▸ **TASK GOAL**:
Write out all of the records precisely. Skip anything that is a picture.

▸ **AVAILABLE RECORDS**:
※ ※ ※
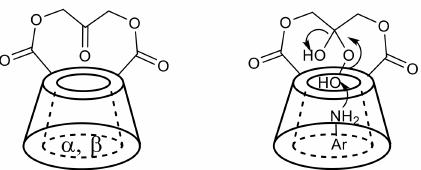
Figure 2. Cyclodextrin ketone catalysts ( left ); proposed mechanism for the catalysis ( right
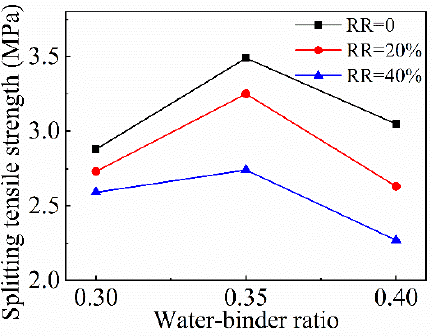
Figure 10. Variation of FRAC splitting tensile strength with w / b ratio.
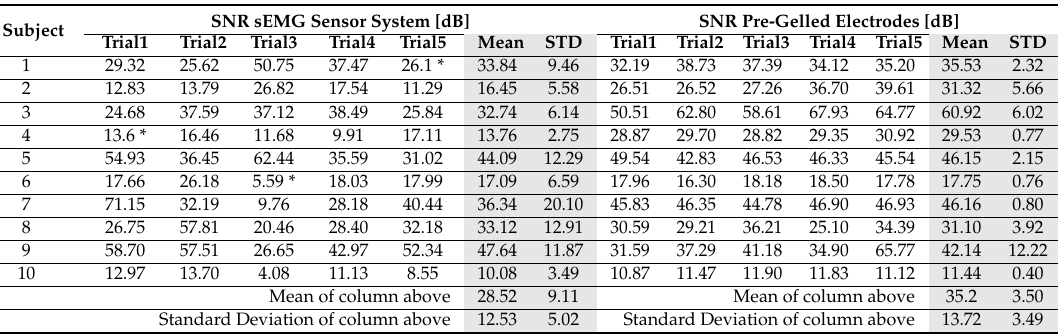
Table A3. Comparison between the signal-to-noise ratio (SNR) of the signal of the first relevant channel detected with the sEMG sensor system and the SNR of a sEMG signal detected using a commercial sEMG system based on pre-gelled electrodes. Electrode placements and signal processing complied with the SENIAM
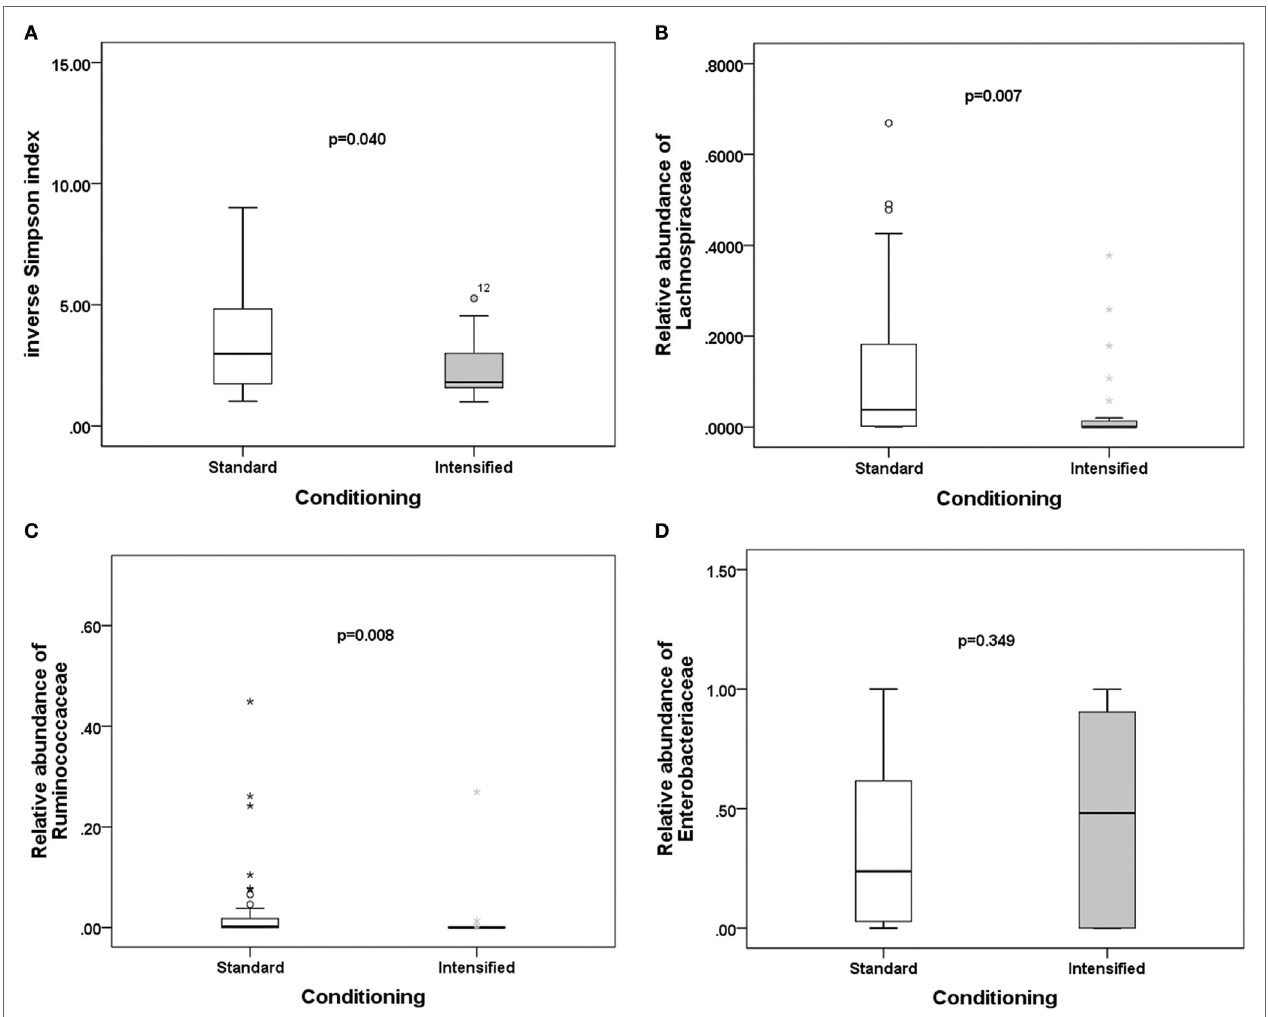
FigUre 5 | Differences in the intestinal microbiota (diversity and composition) are associated with conditioning intensity in allo-HSCT patients. (a) Differences in microbiota diversity, (B) relative abundance of the Lachnospiraceae, (c) Ruminococcaceae, and (D) Enterobacteriaceae families between standard and intensified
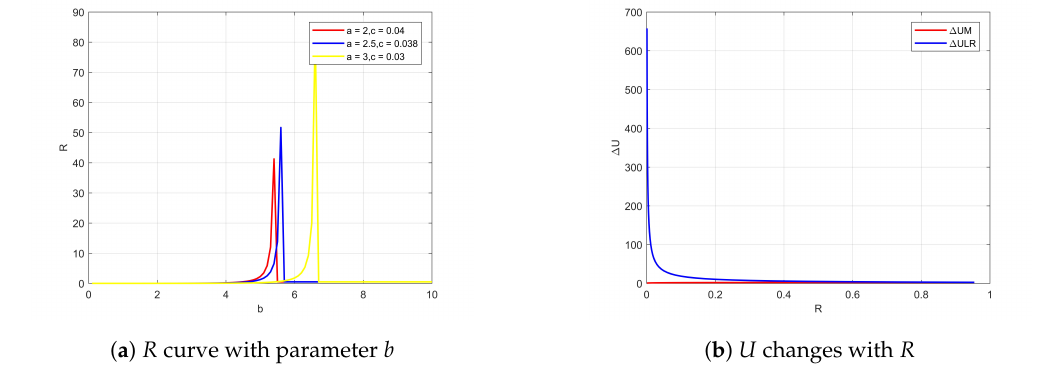
Figure 6. R curve with parameter b and U changes with R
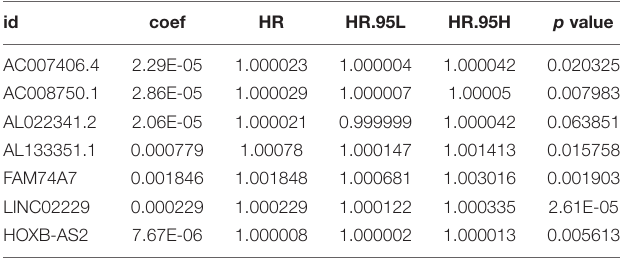
TABLE 2 | Regression coefficients of the seven immune-related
※ ※ ※
▸ **EXERCISE SOLUTION**:
Figure 2. Cyclodextrin ketone catalysts ( left ); proposed mechanism for the catalysis ( right
Figure 10. Variation of FRAC splitting tensile strength with w / b ratio.
Table A3. Comparison between the signal-to-noise ratio (SNR) of the signal of the first relevant channel detected with the sEMG sensor system and the SNR of a sEMG signal detected using a commercial sEMG system based on pre-gelled electrodes. Electrode placements and signal processing complied with the SENIAM
FigUre 5 | Differences in the intestinal microbiota (diversity and composition) are associated with conditioning intensity in allo-HSCT patients. (a) Differences in microbiota diversity, (B) relative abundance of the Lachnospiraceae, (c) Ruminococcaceae, and (D) Enterobacteriaceae families between standard and intensified
Figure 6. R curve with parameter b and U changes with R
TABLE 2 | Regression coefficients of the seven immune-related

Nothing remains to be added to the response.